### Work request a
Write out the records below line for line, matching them exactly, and leave out the picture itself.

### Reading passage
Zootopia (known as Zootropolis in some regions) is a 2016 American 3D computer-animated buddy comedy film produced by Walt Disney Animation Studios and released by Walt Disney Pictures. The film was directed by Byron Howard and Rich Moore and was based on a screenplay written by Jared Bush (who also co-directed) and Phil Johnston. Zootopia focuses on the unlikely partnership between an ambitious rabbit police officer, Judy Hopps (voiced by Ginnifer Goodwin) and a crafty red fox con artist, Nick Wilde (voiced by Jason Bateman) as they uncover a conspiracy behind the mysterious disappearance of predators from a mammalian metropolis.

The film premiered on February 11, 2016, in Denmark before going into wide release in more than 3,800 theaters in the United States and Canada on March 4. It debuted in first place on its opening weekend earning more than $75 million. Zootopia grossed a worldwide total of over $1 billion at the box office on a production budget of $150 million. Rotten Tomatoes, a review aggregator surveyed 277 reviews, and judged 97% to be positive.

### Material provided

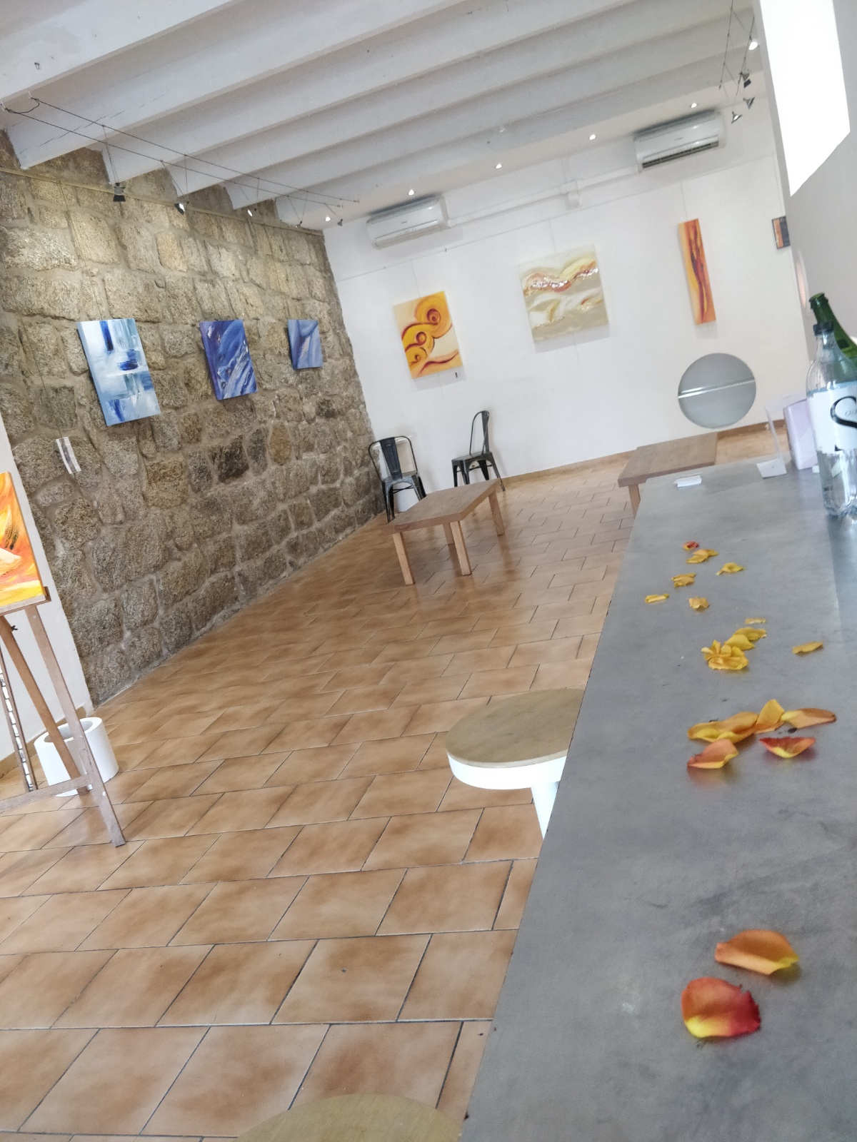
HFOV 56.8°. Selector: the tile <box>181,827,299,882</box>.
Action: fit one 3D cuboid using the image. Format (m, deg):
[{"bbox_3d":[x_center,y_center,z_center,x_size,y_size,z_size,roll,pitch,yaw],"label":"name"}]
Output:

### Work request b
From the Zootopia text, give again the passage from "The film premiered" to "to be positive.", word for word.

### Expected output a
HFOV 56.8°. Selector: the tile <box>181,827,299,882</box>.
Action: fit one 3D cuboid using the image. Format (m, deg):
[{"bbox_3d":[x_center,y_center,z_center,x_size,y_size,z_size,roll,pitch,yaw],"label":"name"}]
Output:

### Expected output b
The film premiered on February 11, 2016, in Denmark before going into wide release in more than 3,800 theaters in the United States and Canada on March 4. It debuted in first place on its opening weekend earning more than $75 million. Zootopia grossed a worldwide total of over $1 billion at the box office on a production budget of $150 million. Rotten Tomatoes, a review aggregator surveyed 277 reviews, and judged 97% to be positive.